__What you should do__.
Update the entries below by changing every "category" to "group" and keeping all else unchanged, and leave out the pictures.

=====

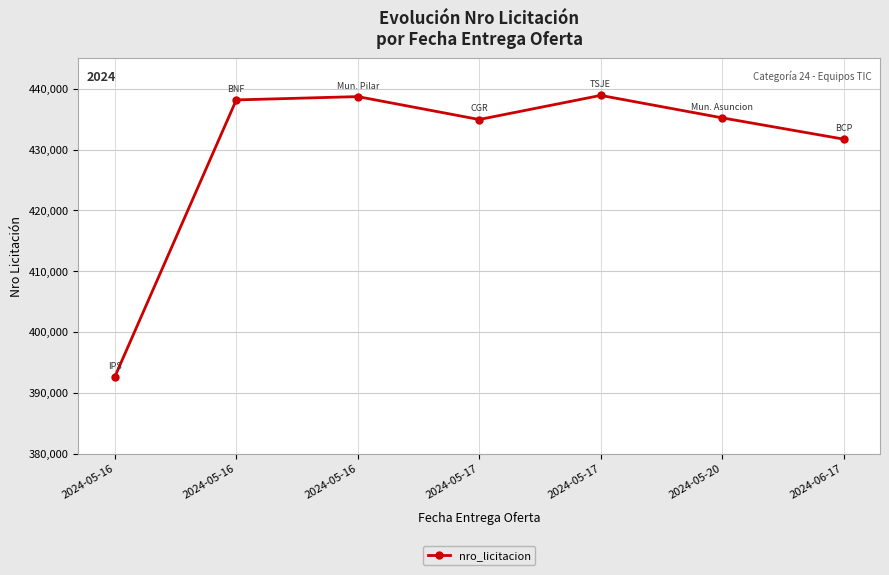

At which label does the data first exceed 435221?

2024-05-16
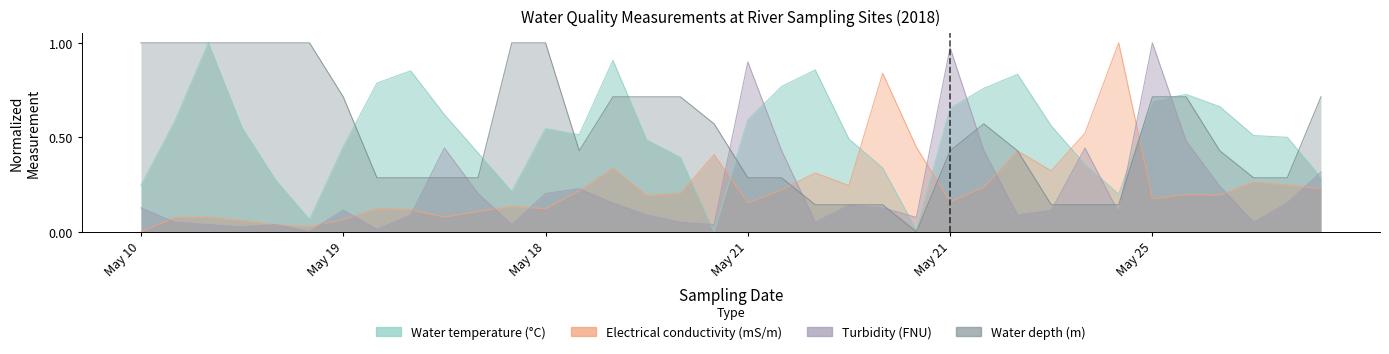

What is the average value of the Turbidity (FNU) series?

0.2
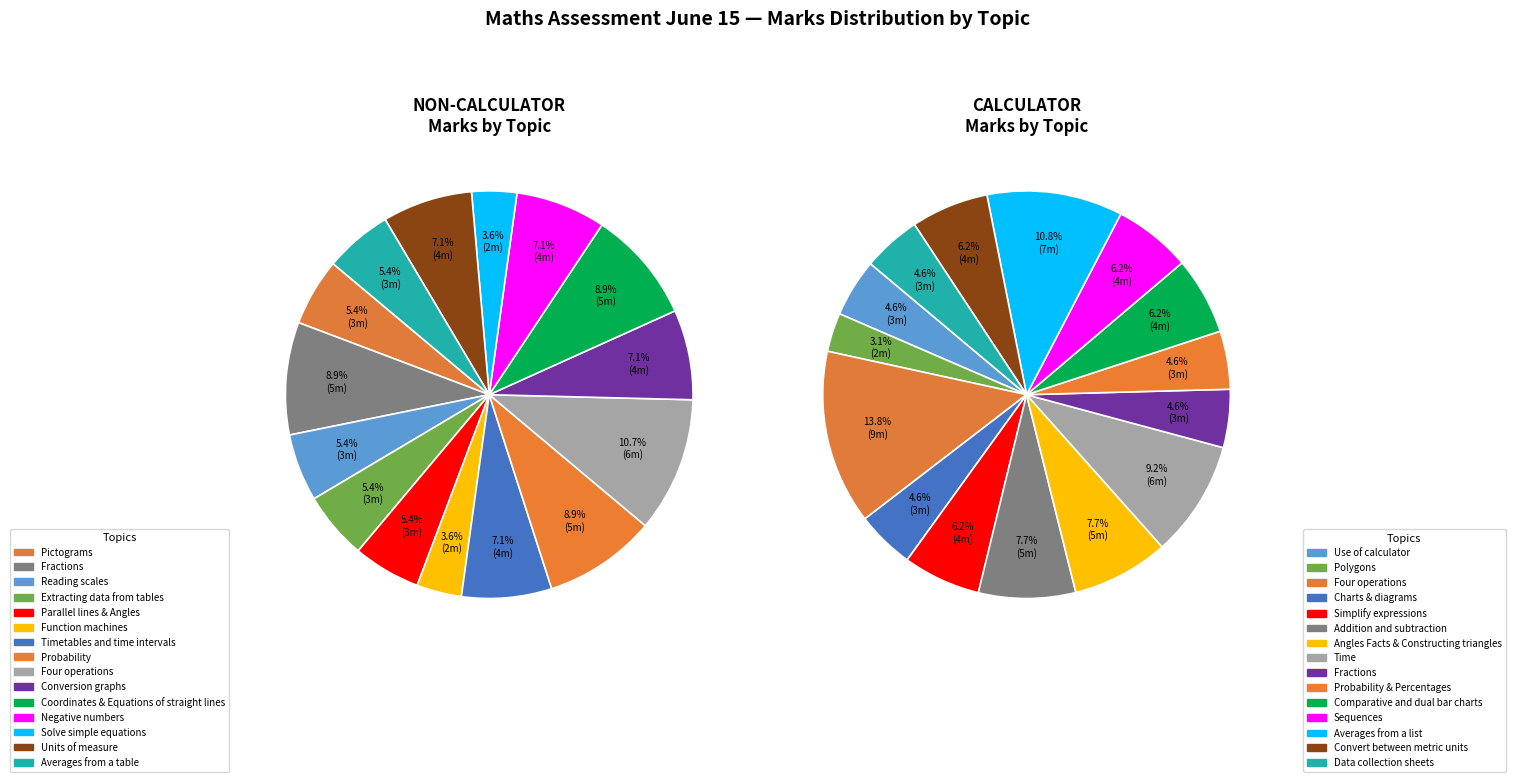

Does any single category account for the majority?

No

=====

__Answer to this problem__.
At which label does the data first exceed 435221?

2024-05-16

What is the average value of the Turbidity (FNU) series?

0.2

Does any single group account for the majority?

No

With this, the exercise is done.